Course Content
B.Sc. Ag. VI Semester
    About Lesson
    Farm Size and Its (Small and Large farm) Importance
    • Farm size is critical in influencing the welfare and economic viability of farmers.
    • Large farms generally provide a better standard of living compared to small farms, encouraging intergenerational farming.
    • The law of inheritance and fragmentation of land reduce farm sizes, leading to smaller holdings that struggle to sustain farmers’ livelihoods.
    • Farm Size Classifications
      • Marginal: Below 1 hectare
      • Small: Between 1 and 2 hectares
      • Semi-medium: Between 2 and 4 hectares
      • Medium: Between 4 and 10 hectares
      • Large: 10 hectares and above

     

     

    Relevance of Farm Size (Small and Large)

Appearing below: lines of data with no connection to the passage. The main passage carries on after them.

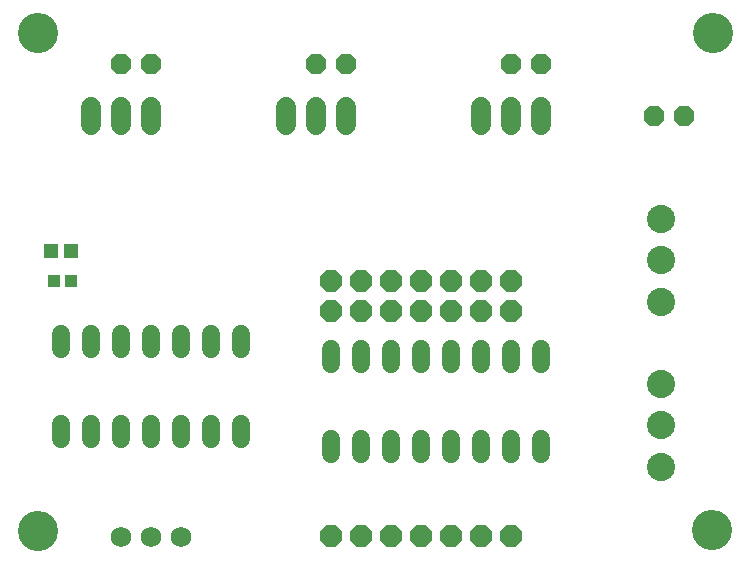
<source format=gts>
G75*
%MOIN*%
%OFA0B0*%
%FSLAX25Y25*%
%IPPOS*%
%LPD*%
%AMOC8*
5,1,8,0,0,1.08239X$1,22.5*
%
%ADD10C,0.13398*%
%ADD11C,0.06800*%
%ADD12C,0.06000*%
%ADD13C,0.06800*%
%ADD14R,0.03950X0.03950*%
%ADD15R,0.04737X0.05131*%
%ADD16OC8,0.07400*%
%ADD17OC8,0.06800*%
%ADD18C,0.09400*%
D10*
X0027292Y0085606D03*
X0027292Y0251709D03*
X0252292Y0251709D03*
X0251819Y0086157D03*
D11*
X0194988Y0220933D02*
X0194988Y0226933D01*
X0184988Y0226933D02*
X0184988Y0220933D01*
X0174988Y0220933D02*
X0174988Y0226933D01*
X0129988Y0226933D02*
X0129988Y0220933D01*
X0119988Y0220933D02*
X0119988Y0226933D01*
X0109988Y0226933D02*
X0109988Y0220933D01*
X0064988Y0220933D02*
X0064988Y0226933D01*
X0054988Y0226933D02*
X0054988Y0220933D01*
X0044988Y0220933D02*
X0044988Y0226933D01*
D12*
X0044988Y0151533D02*
X0044988Y0146333D01*
X0034988Y0146333D02*
X0034988Y0151533D01*
X0054988Y0151533D02*
X0054988Y0146333D01*
X0064988Y0146333D02*
X0064988Y0151533D01*
X0074988Y0151533D02*
X0074988Y0146333D01*
X0084988Y0146333D02*
X0084988Y0151533D01*
X0094988Y0151533D02*
X0094988Y0146333D01*
X0124988Y0146533D02*
X0124988Y0141333D01*
X0134988Y0141333D02*
X0134988Y0146533D01*
X0144988Y0146533D02*
X0144988Y0141333D01*
X0154988Y0141333D02*
X0154988Y0146533D01*
X0164988Y0146533D02*
X0164988Y0141333D01*
X0174988Y0141333D02*
X0174988Y0146533D01*
X0184988Y0146533D02*
X0184988Y0141333D01*
X0194988Y0141333D02*
X0194988Y0146533D01*
X0194988Y0116533D02*
X0194988Y0111333D01*
X0184988Y0111333D02*
X0184988Y0116533D01*
X0174988Y0116533D02*
X0174988Y0111333D01*
X0164988Y0111333D02*
X0164988Y0116533D01*
X0154988Y0116533D02*
X0154988Y0111333D01*
X0144988Y0111333D02*
X0144988Y0116533D01*
X0134988Y0116533D02*
X0134988Y0111333D01*
X0124988Y0111333D02*
X0124988Y0116533D01*
X0094988Y0116333D02*
X0094988Y0121533D01*
X0084988Y0121533D02*
X0084988Y0116333D01*
X0074988Y0116333D02*
X0074988Y0121533D01*
X0064988Y0121533D02*
X0064988Y0116333D01*
X0054988Y0116333D02*
X0054988Y0121533D01*
X0044988Y0121533D02*
X0044988Y0116333D01*
X0034988Y0116333D02*
X0034988Y0121533D01*
D13*
X0054988Y0083683D03*
X0064988Y0083683D03*
X0074988Y0083683D03*
D14*
X0038416Y0169058D03*
X0032511Y0169058D03*
D15*
X0031642Y0178933D03*
X0038335Y0178933D03*
D16*
X0124988Y0168933D03*
X0134988Y0168933D03*
X0144988Y0168933D03*
X0154988Y0168933D03*
X0164988Y0168933D03*
X0174988Y0168933D03*
X0184988Y0168933D03*
X0184988Y0158933D03*
X0174988Y0158933D03*
X0164988Y0158933D03*
X0154988Y0158933D03*
X0144988Y0158933D03*
X0134988Y0158933D03*
X0124988Y0158933D03*
X0124988Y0083933D03*
X0134988Y0083933D03*
X0144988Y0083933D03*
X0154988Y0083933D03*
X0164988Y0083933D03*
X0174988Y0083933D03*
X0184988Y0083933D03*
D17*
X0232488Y0223933D03*
X0242488Y0223933D03*
X0194988Y0241433D03*
X0184988Y0241433D03*
X0129988Y0241433D03*
X0119988Y0241433D03*
X0064988Y0241433D03*
X0054988Y0241433D03*
D18*
X0234988Y0189799D03*
X0234988Y0176020D03*
X0234988Y0162240D03*
X0234988Y0134799D03*
X0234988Y0121020D03*
X0234988Y0107240D03*
M02*

</source>
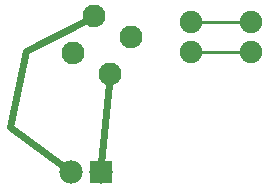
<source format=gbl>
G04 MADE WITH FRITZING*
G04 WWW.FRITZING.ORG*
G04 DOUBLE SIDED*
G04 HOLES PLATED*
G04 CONTOUR ON CENTER OF CONTOUR VECTOR*
%ASAXBY*%
%FSLAX23Y23*%
%MOIN*%
%OFA0B0*%
%SFA1.0B1.0*%
%ADD10C,0.076000*%
%ADD11C,0.078000*%
%ADD12C,0.074803*%
%ADD13R,0.078000X0.078000*%
%ADD14C,0.010000*%
%ADD15C,0.024000*%
%LNCOPPER0*%
G90*
G70*
G54D10*
X395Y403D03*
X341Y596D03*
X271Y472D03*
X464Y526D03*
G54D11*
X364Y76D03*
X264Y76D03*
X364Y76D03*
X264Y76D03*
G54D12*
X664Y476D03*
X864Y476D03*
X864Y576D03*
X664Y576D03*
X664Y476D03*
X864Y476D03*
X864Y576D03*
X664Y576D03*
X664Y476D03*
X864Y476D03*
X864Y576D03*
X664Y576D03*
G54D13*
X364Y76D03*
X364Y76D03*
G54D14*
X664Y476D02*
X864Y476D01*
D02*
X664Y576D02*
X864Y576D01*
G54D15*
D02*
X116Y478D02*
X62Y225D01*
D02*
X62Y225D02*
X240Y94D01*
D02*
X312Y580D02*
X116Y478D01*
D02*
X392Y370D02*
X367Y106D01*
G04 End of Copper0*
M02*
</source>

    • Large farms typically achieve economies of scale, improving efficiency and profitability. However, in adverse conditions (e.g., price fluctuations, poor climate), large farms may face higher losses due to larger investments.

     

    Small Size Farms

    Advantages:

    • Smaller losses during low-price periods.
    • Personal attention to farm operations ensures better management.
    • Wider distribution of property prevents economic concentration and inequality.
    • Resilience during economic depression or adverse weather conditions.

     

    Disadvantages:

    • Limited use of advanced tools and technologies.
    • Insufficient employment opportunities for family members.
    • Lack of marketing economies and vulnerability to exploitation by middlemen.
    • Difficulty in accessing credit at reasonable rates.

     

     

    Large Size Farms

    Advantages:

    • Better access to modern tools and technologies.
    • Economies of scale in production and marketing.
    • Higher potential for diversification of farming activities.

     

    Disadvantages:

    • Greater losses during unfavorable price or climatic conditions due to higher investments.
    • Challenges in managing large labor forces efficiently.
    • Larger losses in specific cases where land fertility is low or unalterable.

     

     

    Factors Influencing Size of Farm

    • Population: The density of the population has a direct influence on farm size. In regions with a high population density, the pressure on land reduces the size of farms. In India, as the population continues to increase, farm sizes decrease, impacting the economic viability of farms.
    • Availability of Funds: Farmers with substantial financial resources can manage farms efficiently and acquire additional land through purchases, enabling them to expand their farm size.
    • Climate: Favorable climatic conditions allow diversification in farming activities, leading to an increase in the size of farm businesses.
    • Managerial Abilities: Farmers with strong management skills can effectively handle larger farms. The extent of managerial competence directly affects the farm size.
    • Land Ceilings: Government-imposed land ceiling laws restrict the size of holdings, ensuring equitable land distribution but limiting farm expansion.
    • Availability of Irrigation Water: Farms with access to irrigation can operate on a larger scale. Canal and tank-irrigated farms typically support larger areas than well-irrigated farms due to lower pumping costs and better water availability.
    • Extensive and Intensive Cultivation: Extensive cultivation involves larger areas with less input intensity, while intensive cultivation focuses on smaller areas with high input usage.
    • Technology to be Adopted: The adoption of specific technologies influences farm size. Land-saving technologies result in smaller holdings, whereas land-augmenting technologies enable larger farms.
    • Perishability and Durability of Commodities: Perishable commodities like vegetables restrict farm size due to the challenges of quick marketing and storage. Durable commodities, such as grains, encourage larger farms.
    • Law of Inheritance: Land fragmentation due to inheritance laws reduces farm size as land is divided among heirs, leading to smaller, less viable holdings over generations.